In traditional variants of illumination devices for monitoring cameras according to the prior art, a parallel arrangement of the camera optics and the illumination device is common. In order to achieve effective illumination of the monitoring area or the monitoring space in front of the monitoring camera, the infrared-emitting diodes (IRED) or the light-emitting diodes (LED) are arranged either with the camera optics behind a cover panel or the diodes are situated separately arranged on the housing front. The direction of emission of such illumination devices is determined mostly by the emission angle of the diodes as a result of the arrangement of the infrared-emitting diodes or light-emitting diodes parallel to the camera optics.

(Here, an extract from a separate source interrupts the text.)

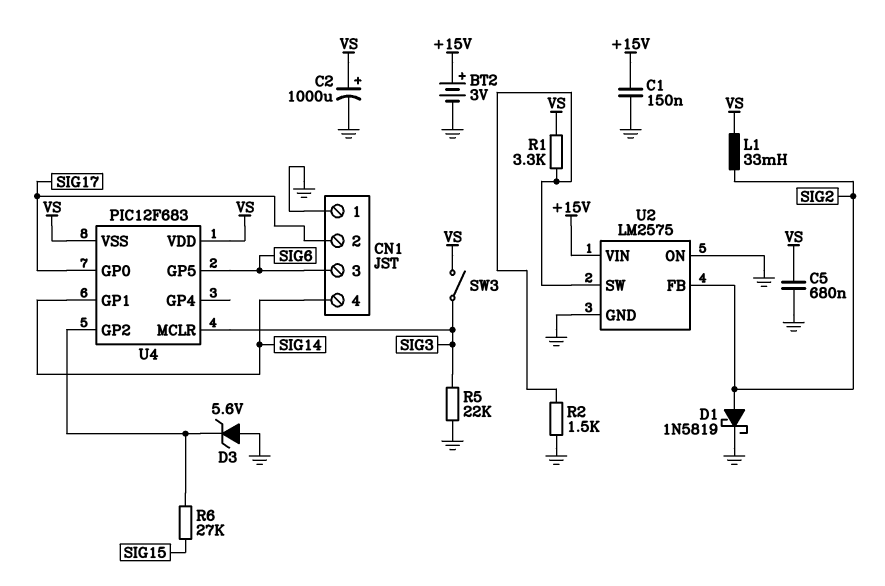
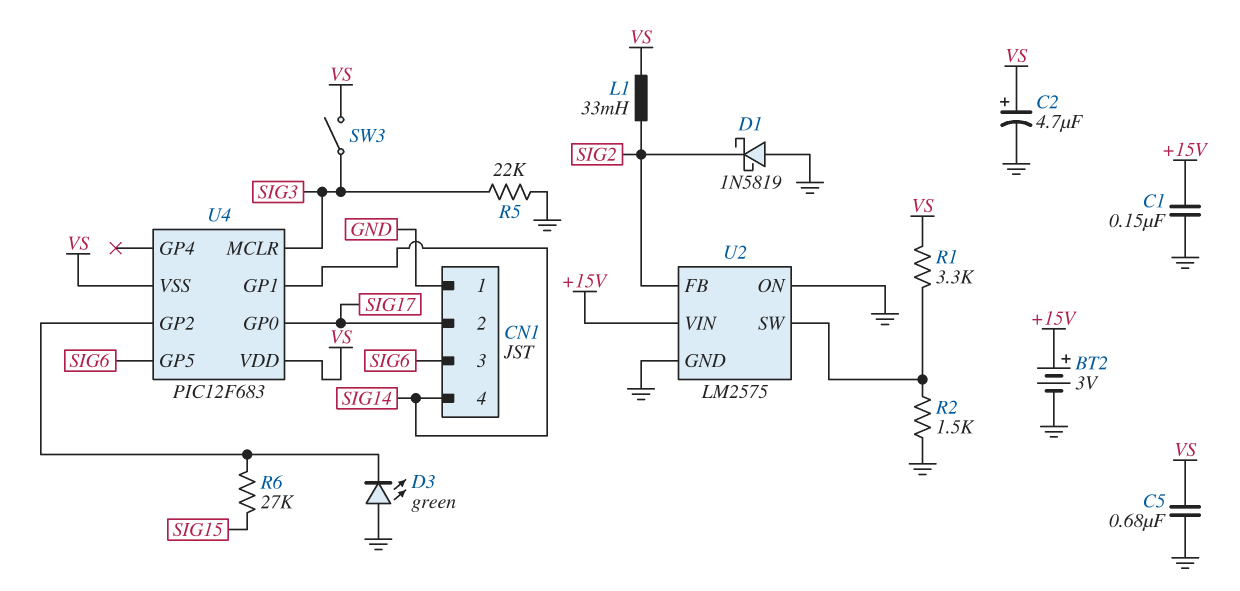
C2: 1000uF (plus VS, minus GND) -> 4.7uF (plus VS, minus GND)
D1: schottky 1N5819 (A SIG2, K GND) -> schottky 1N5819 (A GND, K SIG2)
D3: zener 5.6V (A GND, K U4/GP2) -> LED green (A GND, K U4/GP2)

The already known variants of illumination devices often lead to overexposure of the image center of the image obtained with the monitoring camera, because the main radiation intensity of the diodes points in the direction of the camera optics and therefore to the center of the surveyed object. A higher contrast difference between image information in the image center and the edge regions of the image results from this, so that, for example, automatic evaluation of the image contents by appropriate image processing algorithms for image recognition, for recognition of access authorization and the like is hampered. In addition, security-relevant objects cannot be reliably identified precisely in the edge region of the image, because the image center is overexposed.